FWIW, the author certainly knows about Shinkolobwe, which is mentioned in these book scans hosted on the author's site: http://blog.nuclearsecrecy.com/misc/1989-Hewlett-Holl-Atomsf... , http://blog.nuclearsecrecy.com/misc/1962-Hewlett-Anderson-Ne... , and http://blog.nuclearsecrecy.com/misc/1969-Hewlett-Duncan-Atom... .

At http://blog.nuclearsecrecy.com/2013/02/25/the-secret-song/ we can see the author quoting from the first of these.

A look at Hewlett & Holl finds:

> The far-flung complex of mines, ore-processing mills, feed material plants, gaseous-diffusion plants, production reactors, chemical separation plants, metal fabrication plants, and weapon component and assembly plants was still largely concealed behind the security barriers established by the Atomic Energy Act ...

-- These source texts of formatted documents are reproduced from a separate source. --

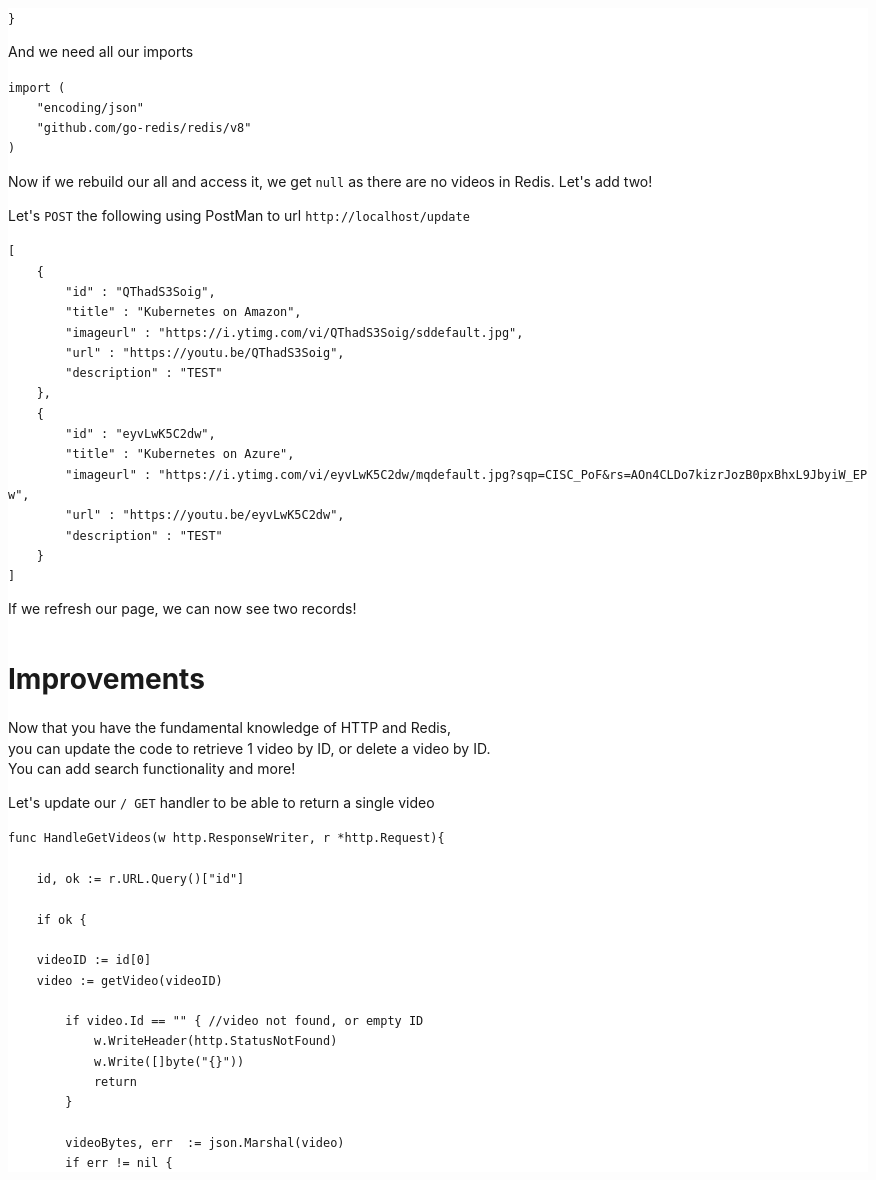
 ```
}

```

And we need all our imports

```
import (
	"encoding/json"
	"github.com/go-redis/redis/v8"
)
```

Now if we rebuild our all and access it, we get `null` as there are no videos in Redis. Let's add two!

Let's `POST` the following using PostMan to url `http://localhost/update`
```
[
	{
		"id" : "QThadS3Soig",
		"title" : "Kubernetes on Amazon",
		"imageurl" : "https://i.ytimg.com/vi/QThadS3Soig/sddefault.jpg",
		"url" : "https://youtu.be/QThadS3Soig",
		"description" : "TEST"
	},
	{
		"id" : "eyvLwK5C2dw",
		"title" : "Kubernetes on Azure",
		"imageurl" : "https://i.ytimg.com/vi/eyvLwK5C2dw/mqdefault.jpg?sqp=CISC_PoF&rs=AOn4CLDo7kizrJozB0pxBhxL9JbyiW_EPw",
		"url" : "https://youtu.be/eyvLwK5C2dw",
		"description" : "TEST"
	}
]

```

If we refresh our page, we can now see two records!

# Improvements

Now that you have the fundamental knowledge of HTTP and Redis, </br>
you can update the code to retrieve 1 video by ID, or delete a video by ID. </br>
You can add search functionality and more! </br>

Let's update our `/ GET` handler to be able to return a single video

```
func HandleGetVideos(w http.ResponseWriter, r *http.Request){
	
	id, ok := r.URL.Query()["id"]
  
	if ok {

    videoID := id[0]
    video := getVideo(videoID)
    
		if video.Id == "" { //video not found, or empty ID
			w.WriteHeader(http.StatusNotFound)
			w.Write([]byte("{}"))
			return 
		}

		videoBytes, err  := json.Marshal(video)
		if err != nil {
```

> Of the 3,700 tons of uranium concentrates (U308) that the Commission received in 1953, only about one-quarter (1,100 tons) came from mines in the United States; the rest was produced in the Belgian Congo (1,600 tons), South Africa (500 tons), Canada (400 tons), and Portugal (100 tons). ...

> As for foreign sources, the leveling off of production from the Shinkolobwe mine in the Belgian Congo would be more than offset by projections of rapidly increasing deliveries later in the decade from the Union of South Africa and Canada. ...

Hewlett was (quoting the author) "the first official historian of the Atomic Energy Commission ... [whose] volumes on AEC history are extremely useful resources."